━━ Excerpt to read ━━

Briefly

Philippines: Bombing suspects arrested

Police have arrested several alleged members of the Muslim Abu Sayyaf guerrillas as suspects in a deadly series of bombings in the southern Philippine city of Zamboanga, officials said today.

Jose Bayani Gucela, a chief police inspector in Zamboanga, said the arrests were made overnight during raids, but he would not say how many people were detained.

Other officials, who spoke on condition of anonymity, said the men were suspects in the bombings of two department stores last week in downtown Zamboanga that killed seven people and injured 152 others.

The suspects were also accused of taking part in a blast at a Roman Catholic shrine Sunday night that killed one and injured 18.

Washington, D.C.: Attack on Internet computers was powerful but brief

An unusually powerful electronic attack briefly crippled nine of the 13 computer servers that manage global Internet traffic this week, officials disclosed Tuesday. But most Internet users didn’t notice because the attack only lasted one hour.

The FBI and White House were investigating. One official described the attack Monday as the most sophisticated and large-scale assault against these crucial computers in the history of the Internet. The origin of the attack was not known.

Seven of the 13 servers failed to respond to legitimate network traffic and two others failed intermittently during the attack, officials confirmed.

━━━
━━ Stored records ━━

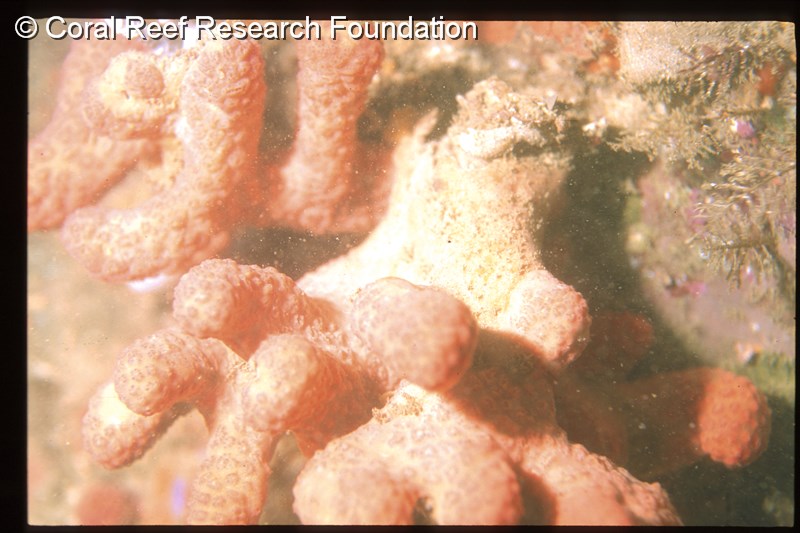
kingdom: Animalia
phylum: Chordata
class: Ascidiacea
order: Aplousobranchia
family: Polyclinidae
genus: Aplidium
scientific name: Aplidium
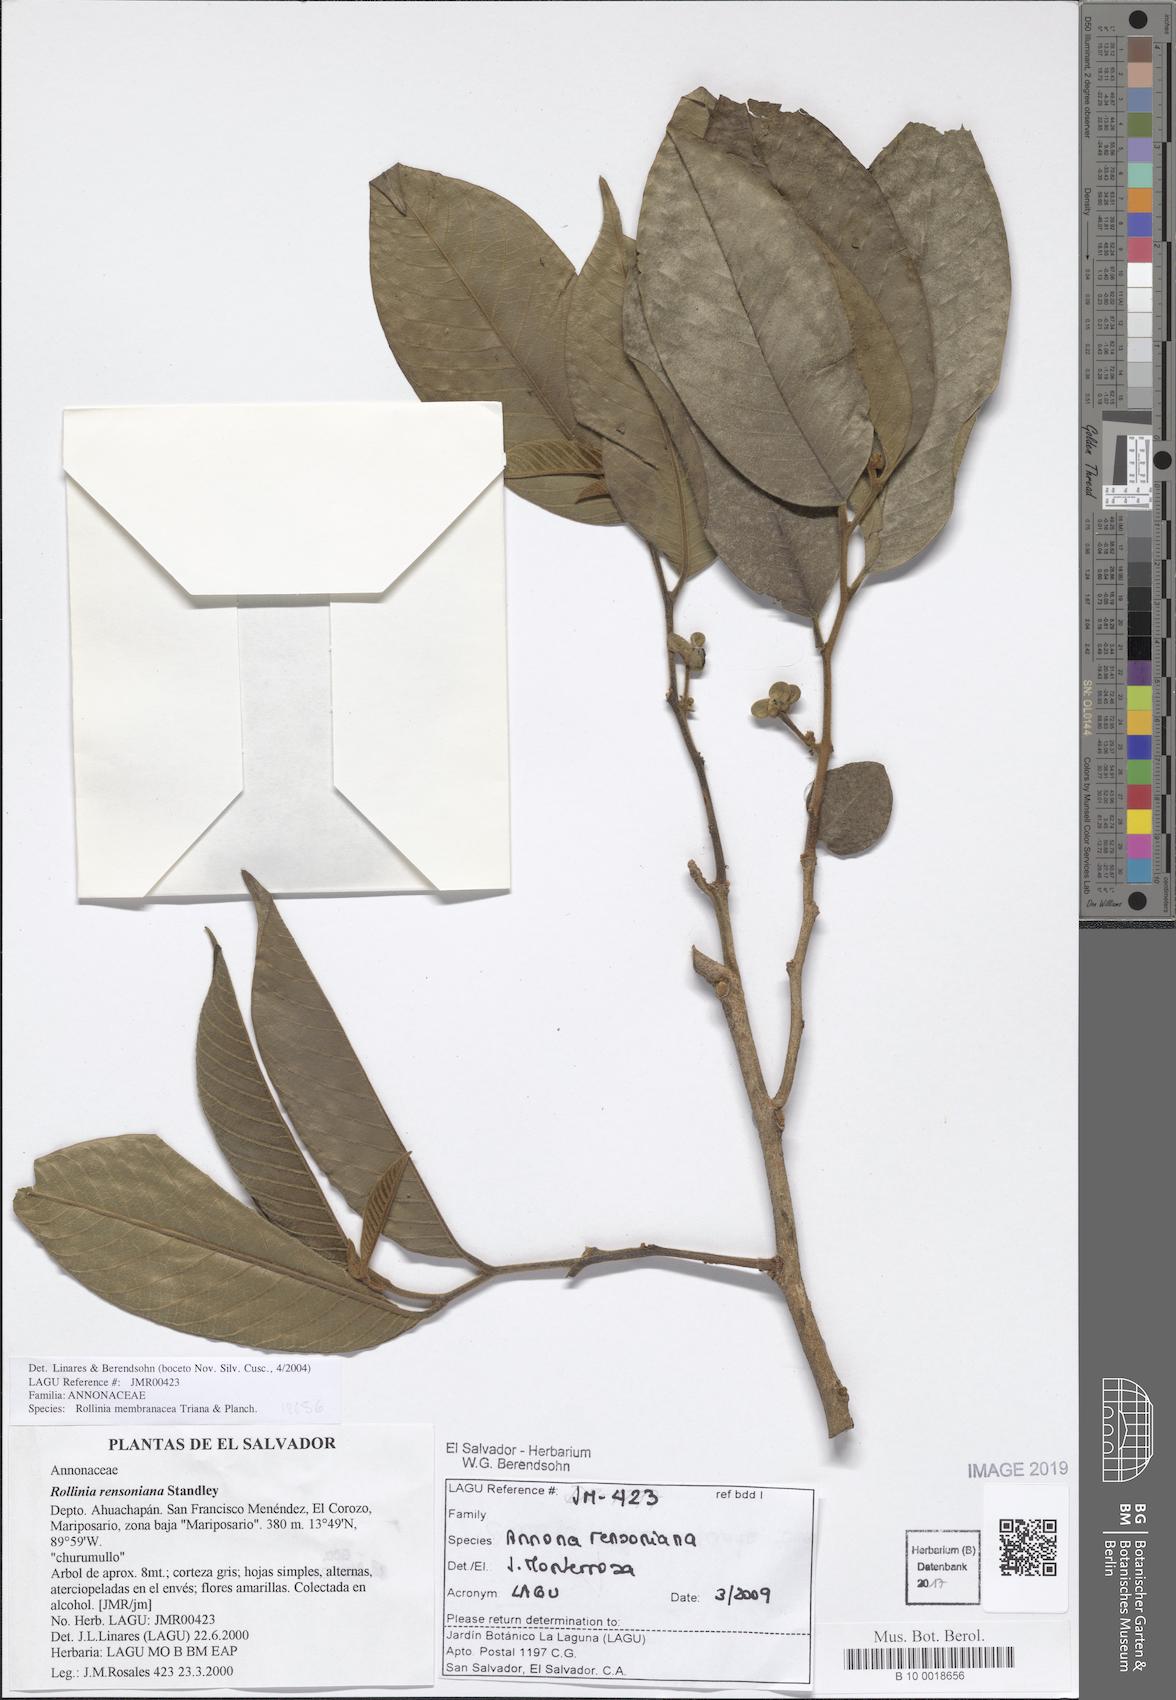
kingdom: Plantae
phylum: Tracheophyta
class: Magnoliopsida
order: Magnoliales
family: Annonaceae
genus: Annona
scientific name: Annona rensoniana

━━━

(To do): Quote the news briefs above word for word, the stretch from "The suspects were" through "attack, officials confirmed.".

(Answer to this problem):
The suspects were also accused of taking part in a blast at a Roman Catholic shrine Sunday night that killed one and injured 18.

Washington, D.C.: Attack on Internet computers was powerful but brief

An unusually powerful electronic attack briefly crippled nine of the 13 computer servers that manage global Internet traffic this week, officials disclosed Tuesday. But most Internet users didn’t notice because the attack only lasted one hour.

The FBI and White House were investigating. One official described the attack Monday as the most sophisticated and large-scale assault against these crucial computers in the history of the Internet. The origin of the attack was not known.

Seven of the 13 servers failed to respond to legitimate network traffic and two others failed intermittently during the attack, officials confirmed.